Stock prices may stay down for a bit, but maybe it's better if their price is based on real value rather than speculation.
The comment was not about the government sending people money. The stimulus checks and far more importantly the extra money for unemployment are needed. But these are a very small fraction of the recent government stimulus.
My comment was directed at the great part of the stimulus that went to propping-up companies. Again. This time we were exceptionally quick to give money into companies. It might be worth noting that Buffett and Munger aren’t buying, presumably because they can’t find deals of value. In previous financial crises corporations have come to them hat-in-hand (e.g. GE in 2008). This time around there seems to be less need of that, as the government stepped in before market forces were in full effect.

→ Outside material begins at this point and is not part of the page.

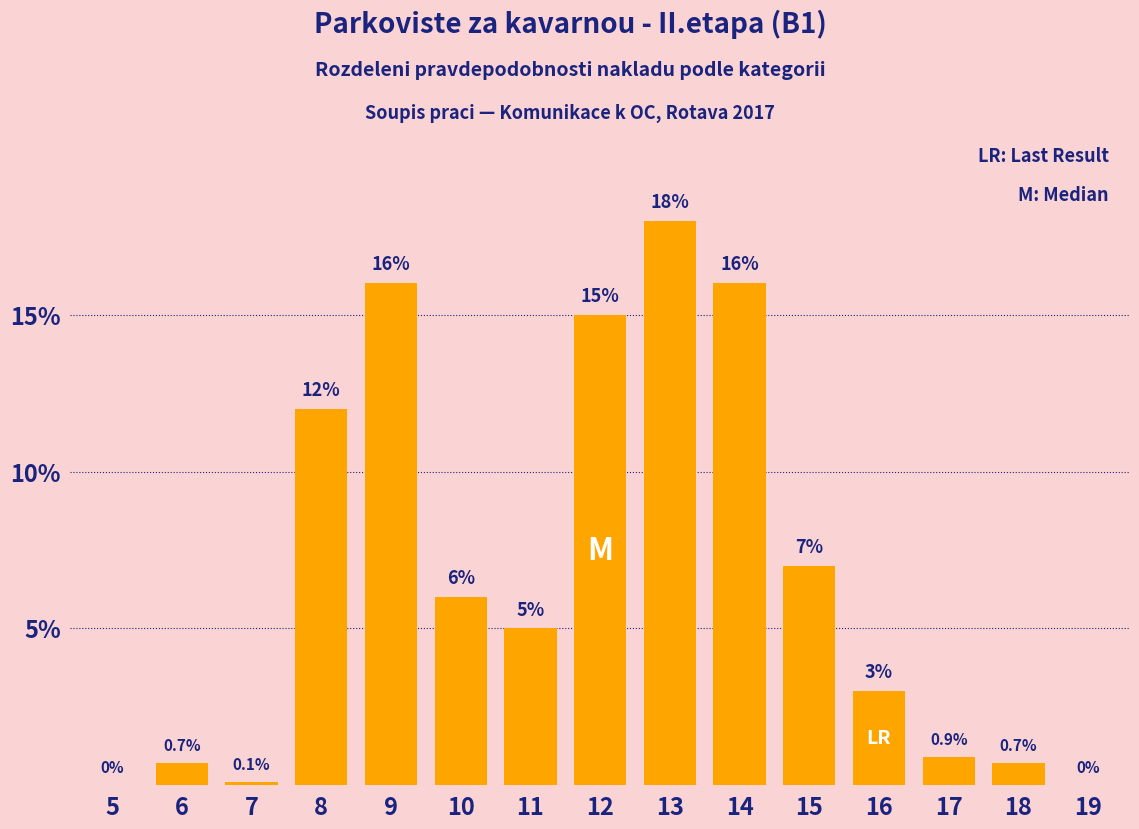

What is the approximate value at 17?

0.9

Have we had a big correction? A
blip correction is more like it. Down 10% two months after an all-time peak is hardly a big correction.
At this point, I’m speculating out loud as to whether we’re seeing a fundamental change in the playing field. Has the market or the coverage of it become so important that the federal elected officials feel they can’t let wide-spread bad things happen? Will they now rush in with lower interest rates and massive corporate economic assistance every time there is a problem? Are they worried that a small drop in stock prices might mean they won’t get reelected?
I’m wondering if we are in a cycle in which there is limited downside risk because the government is standing by to print money to solve any
corporate market problem. That will work for a while. 10 years, 15 years, or 40 years… If this is what is happening, eventually we will reach a point where the same solution won’t be able to fix the next economic problem. At
that time there will be hell to pay.
That said, I'll stand by my previous comment: I just flat out don’t understand [this] market.